[Recorded data Boundary: Start]
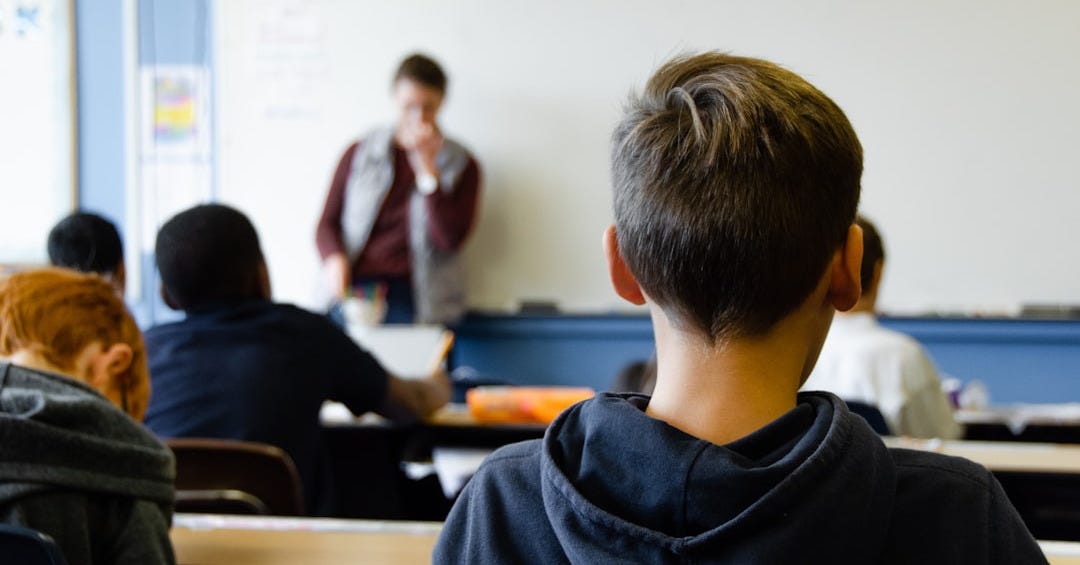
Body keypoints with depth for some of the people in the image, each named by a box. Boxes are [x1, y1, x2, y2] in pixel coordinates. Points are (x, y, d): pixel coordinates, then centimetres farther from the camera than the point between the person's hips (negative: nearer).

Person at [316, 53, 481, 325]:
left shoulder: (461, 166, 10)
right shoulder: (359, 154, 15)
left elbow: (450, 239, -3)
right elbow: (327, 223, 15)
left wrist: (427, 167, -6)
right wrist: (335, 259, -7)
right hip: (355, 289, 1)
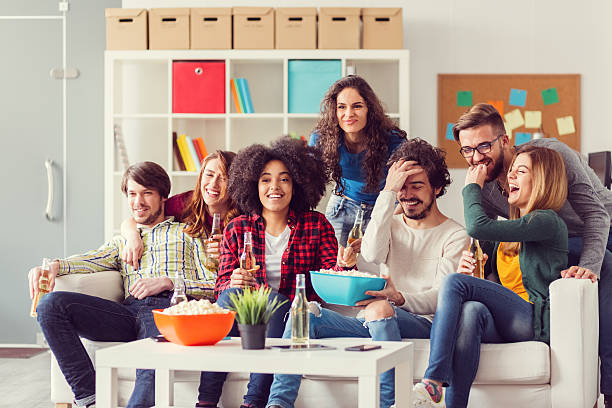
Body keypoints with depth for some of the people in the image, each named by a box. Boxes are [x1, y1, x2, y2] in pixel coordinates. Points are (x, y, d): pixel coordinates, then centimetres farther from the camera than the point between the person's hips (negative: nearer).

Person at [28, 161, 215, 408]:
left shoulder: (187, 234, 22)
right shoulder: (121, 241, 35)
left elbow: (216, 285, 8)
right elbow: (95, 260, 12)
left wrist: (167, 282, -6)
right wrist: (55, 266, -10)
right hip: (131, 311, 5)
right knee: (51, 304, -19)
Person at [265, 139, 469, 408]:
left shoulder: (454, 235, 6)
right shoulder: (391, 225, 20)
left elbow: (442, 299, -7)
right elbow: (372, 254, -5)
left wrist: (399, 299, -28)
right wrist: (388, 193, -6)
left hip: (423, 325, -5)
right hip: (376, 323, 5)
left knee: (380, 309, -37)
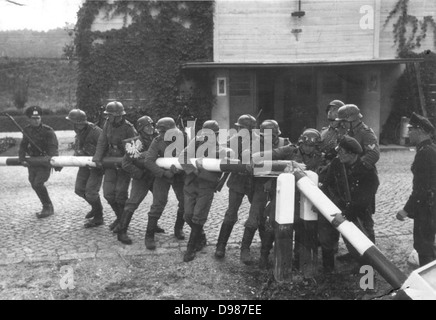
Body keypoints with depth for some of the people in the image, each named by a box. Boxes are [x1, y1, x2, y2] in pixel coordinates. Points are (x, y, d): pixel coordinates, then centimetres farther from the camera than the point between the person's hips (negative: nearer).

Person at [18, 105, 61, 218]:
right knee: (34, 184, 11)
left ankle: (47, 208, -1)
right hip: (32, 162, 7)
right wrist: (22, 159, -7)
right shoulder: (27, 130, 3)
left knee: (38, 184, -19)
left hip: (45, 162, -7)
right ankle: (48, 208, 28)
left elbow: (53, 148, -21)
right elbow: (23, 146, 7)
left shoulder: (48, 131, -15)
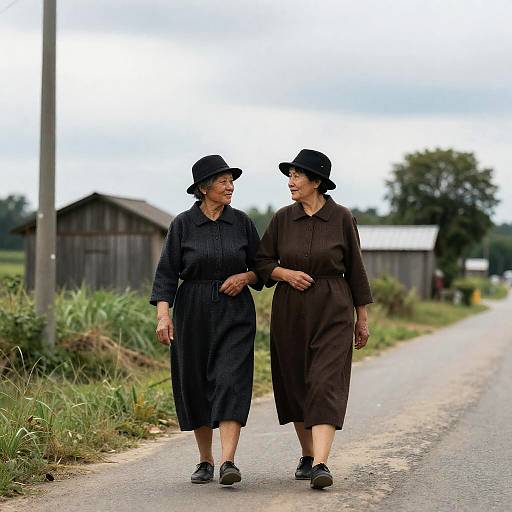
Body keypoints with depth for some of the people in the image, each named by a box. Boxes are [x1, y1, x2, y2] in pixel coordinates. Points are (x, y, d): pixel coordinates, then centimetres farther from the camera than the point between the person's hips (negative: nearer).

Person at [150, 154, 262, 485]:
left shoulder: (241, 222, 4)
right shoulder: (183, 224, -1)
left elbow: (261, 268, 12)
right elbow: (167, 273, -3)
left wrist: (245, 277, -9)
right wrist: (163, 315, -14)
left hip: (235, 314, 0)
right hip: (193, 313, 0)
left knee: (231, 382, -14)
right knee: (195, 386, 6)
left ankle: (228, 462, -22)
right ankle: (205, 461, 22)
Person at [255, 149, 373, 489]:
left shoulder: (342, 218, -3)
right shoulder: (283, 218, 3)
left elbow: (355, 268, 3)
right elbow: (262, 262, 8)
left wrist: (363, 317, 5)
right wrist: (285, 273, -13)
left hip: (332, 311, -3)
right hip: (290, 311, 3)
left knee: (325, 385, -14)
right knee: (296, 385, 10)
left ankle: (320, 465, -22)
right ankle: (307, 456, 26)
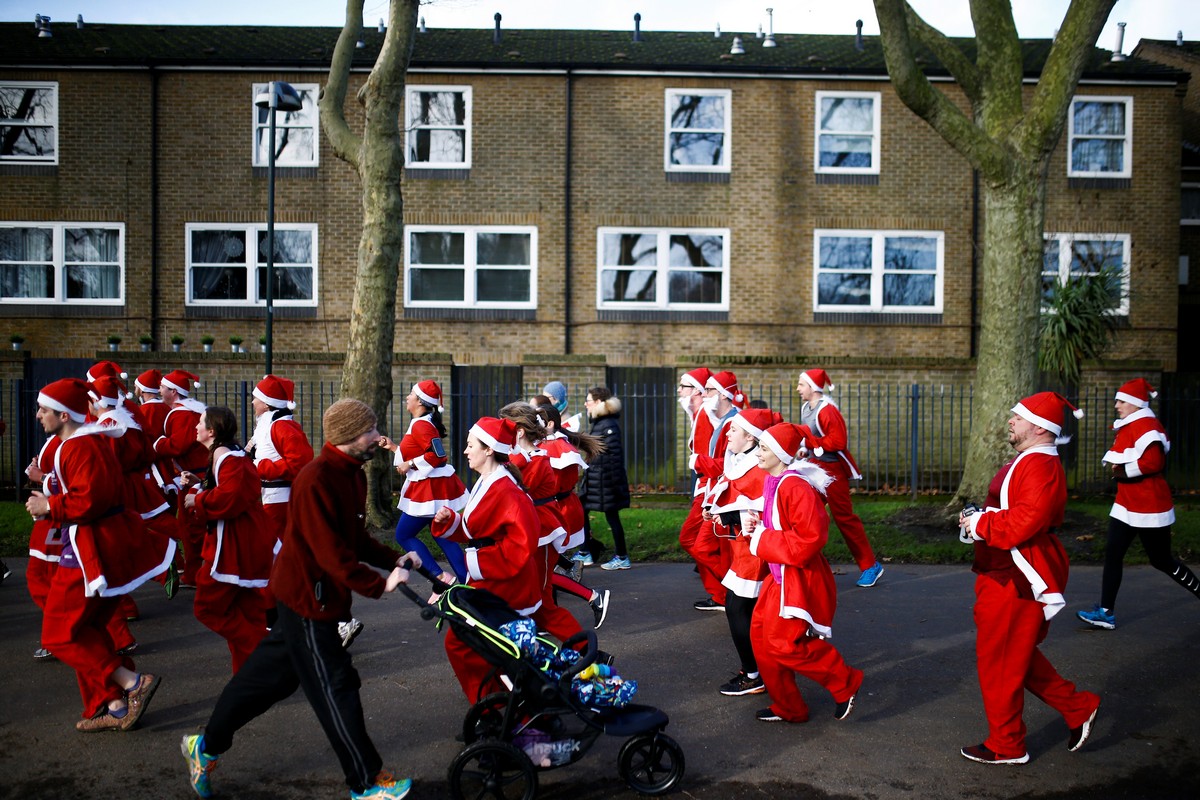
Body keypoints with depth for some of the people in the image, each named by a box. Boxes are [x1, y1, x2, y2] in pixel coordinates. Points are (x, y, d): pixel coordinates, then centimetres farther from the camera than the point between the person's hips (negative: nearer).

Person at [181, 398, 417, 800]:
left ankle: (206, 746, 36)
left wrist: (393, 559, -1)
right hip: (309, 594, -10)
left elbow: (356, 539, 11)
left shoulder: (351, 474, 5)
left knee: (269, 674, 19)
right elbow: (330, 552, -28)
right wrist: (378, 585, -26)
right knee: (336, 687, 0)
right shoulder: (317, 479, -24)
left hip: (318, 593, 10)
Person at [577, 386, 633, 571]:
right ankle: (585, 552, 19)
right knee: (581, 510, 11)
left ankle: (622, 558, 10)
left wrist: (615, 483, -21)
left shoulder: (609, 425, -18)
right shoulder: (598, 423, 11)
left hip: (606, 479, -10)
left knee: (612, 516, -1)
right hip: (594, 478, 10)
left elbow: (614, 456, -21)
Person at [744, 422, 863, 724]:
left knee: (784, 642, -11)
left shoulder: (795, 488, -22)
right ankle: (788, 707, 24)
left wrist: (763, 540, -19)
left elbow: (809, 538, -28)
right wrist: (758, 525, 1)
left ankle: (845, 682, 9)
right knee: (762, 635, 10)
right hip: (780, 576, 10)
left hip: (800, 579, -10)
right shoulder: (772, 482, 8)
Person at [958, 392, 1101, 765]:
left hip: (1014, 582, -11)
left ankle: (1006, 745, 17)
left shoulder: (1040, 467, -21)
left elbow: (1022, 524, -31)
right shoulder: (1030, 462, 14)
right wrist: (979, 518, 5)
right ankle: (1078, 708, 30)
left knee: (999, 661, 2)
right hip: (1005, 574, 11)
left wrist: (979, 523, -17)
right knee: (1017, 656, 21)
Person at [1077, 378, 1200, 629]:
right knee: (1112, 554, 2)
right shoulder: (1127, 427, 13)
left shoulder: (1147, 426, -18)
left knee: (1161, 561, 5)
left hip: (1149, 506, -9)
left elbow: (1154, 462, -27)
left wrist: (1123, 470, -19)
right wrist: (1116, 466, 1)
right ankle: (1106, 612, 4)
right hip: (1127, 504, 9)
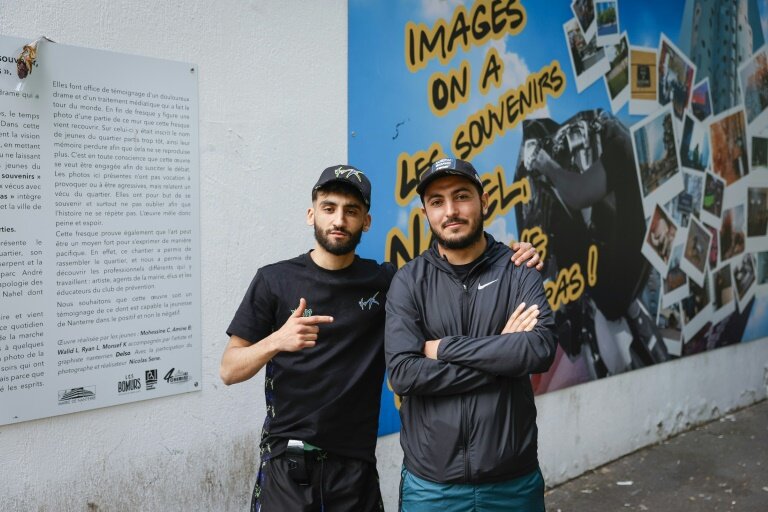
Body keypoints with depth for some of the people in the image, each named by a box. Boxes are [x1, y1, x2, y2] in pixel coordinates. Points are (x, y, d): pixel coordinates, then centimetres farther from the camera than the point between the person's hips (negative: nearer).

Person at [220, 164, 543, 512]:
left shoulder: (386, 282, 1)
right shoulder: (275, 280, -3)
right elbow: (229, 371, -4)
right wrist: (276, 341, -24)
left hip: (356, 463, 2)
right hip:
[Recorded data Boundary: End]
- Exercise aim:
Copy the stretch of rows from the line containing "right hip: (1005, 574, 11)" through the line containing "right hip: (1127, 504, 9)", and increase every number in the keypoint values (x, y and depth) by 25 while keeping the person boxes as they are.

- Response:
right hip: (1030, 599, 36)
left wrist: (1004, 548, 8)
right knee: (1042, 681, 46)
Person at [1077, 378, 1200, 629]:
right knee: (1137, 579, 27)
right shoulder: (1152, 452, 38)
left shoulder: (1172, 451, 7)
left knee: (1186, 586, 30)
left hip: (1174, 531, 16)
left elbow: (1179, 487, -2)
left wrist: (1148, 495, 6)
right wrist: (1141, 491, 26)
right ankle: (1131, 637, 29)
right hip: (1152, 529, 34)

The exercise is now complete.